Department of Labor’s Authority to Set Salary Threshold Now in Question
A Texas federal judge last week issued summary judgment in favor of nearly 60 business groups and 21 states, striking down a 2016 Obama administration rule raising the minimum salary for overtime exemptions to $47,000.
In fact, U.S. District Judge Amos Mazzant’s ruling calls into question the U.S. Department of Labor’s (DOL) authority to set a salary threshold for overtime exemptions at all. Though the judge didn’t issue a ruling about the legality of the salary level test itself, he noted that when the DOL set the threshold at $47,000 it rendered useless the “duties test” that Congress intended to ensure employees whose responsibilities include performing in a “bona fide executive, administrative or professional capacity” (or EAP) be exempt from overtime pay.
Judge Mazzant’s decision also makes uncertain the future of an ongoing appeal at the Fifth Circuit over a November 2016 injunction by that court that blocked the Obama administration rule from taking effect.
In an interview, Pillsbury Employment special counsel Julia Judish told Law360 that even if Judge Mazaant’s invalidation of the rule renders the Fifth Circuit appeal moot, the “underlying issues” around the DOL’s authority to set an overtime salary threshold “remain very live.”
“Maybe the can will be kicked down the road,” Judish said. “If the DOL issues a revised regulation, the appeals court will say, ‘Let’s take it up then.’”

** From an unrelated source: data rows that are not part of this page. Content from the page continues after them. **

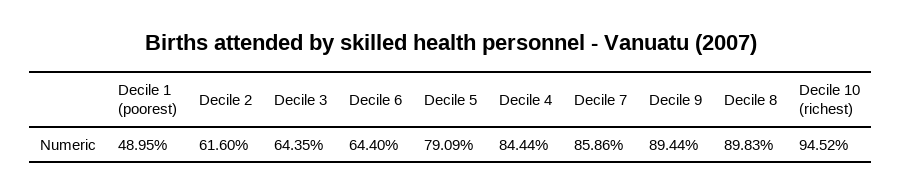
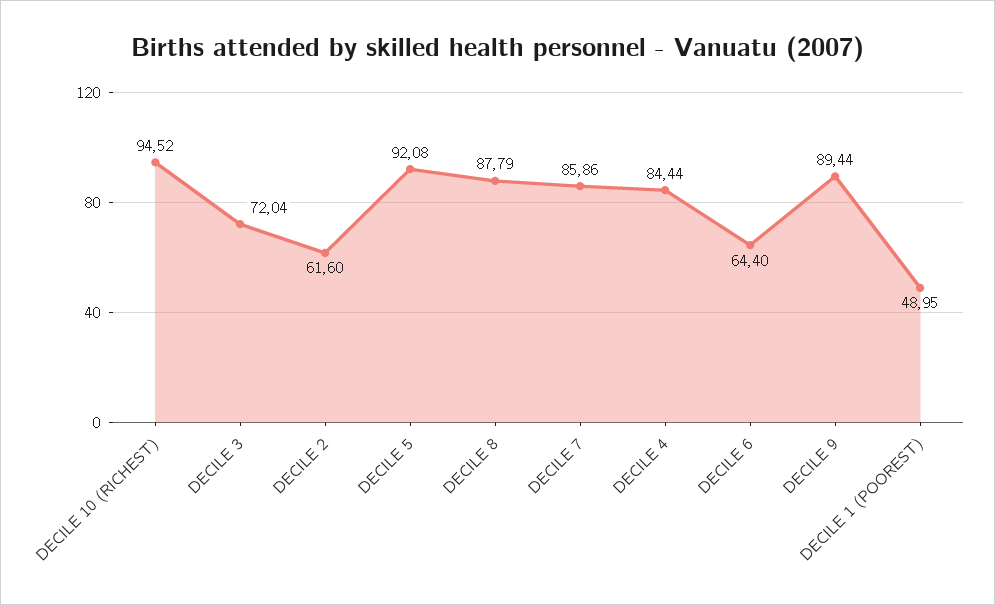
Decile 3: 64.35 -> 72.04
Decile 5: 79.09 -> 92.08
Decile 8: 89.83 -> 87.79

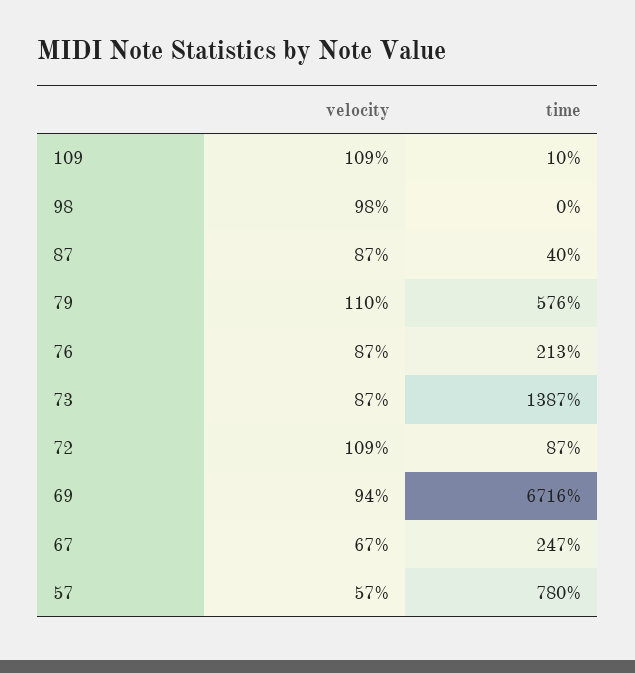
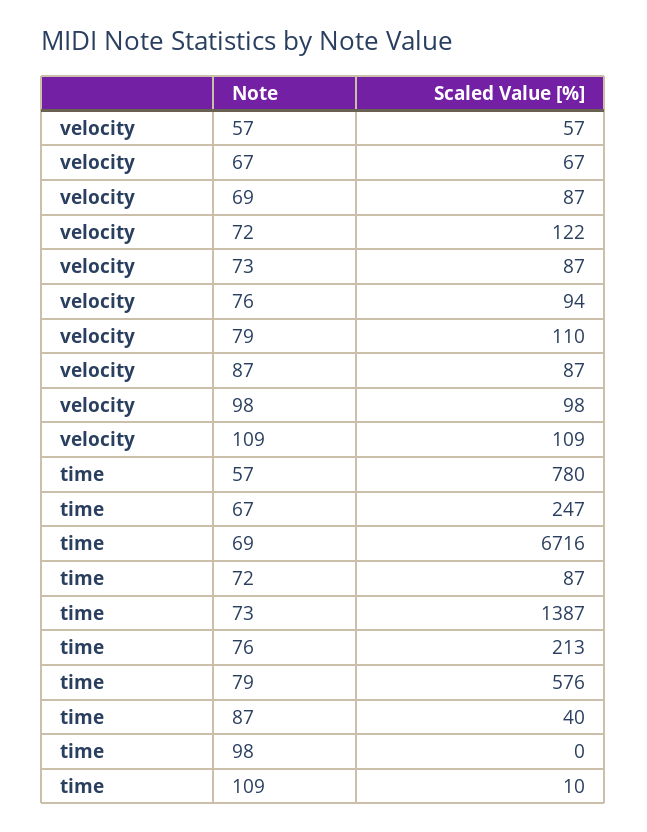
velocity, 76: 87 -> 94
velocity, 72: 109 -> 122
velocity, 69: 94 -> 87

Regardless of the appeal’s fate, Judish and other lawyers expect that the DOL will want to revisit the Obama-era rule, both because the agency has an interest in retaining the authority to set the salary threshold and because the last change to the threshold was more than a decade ago in 2004. As Judish points out, the level set 13 years ago is now below the poverty line for a family of four and even those who opposed the Obama administration’s salary threshold have supported a “modest increase.”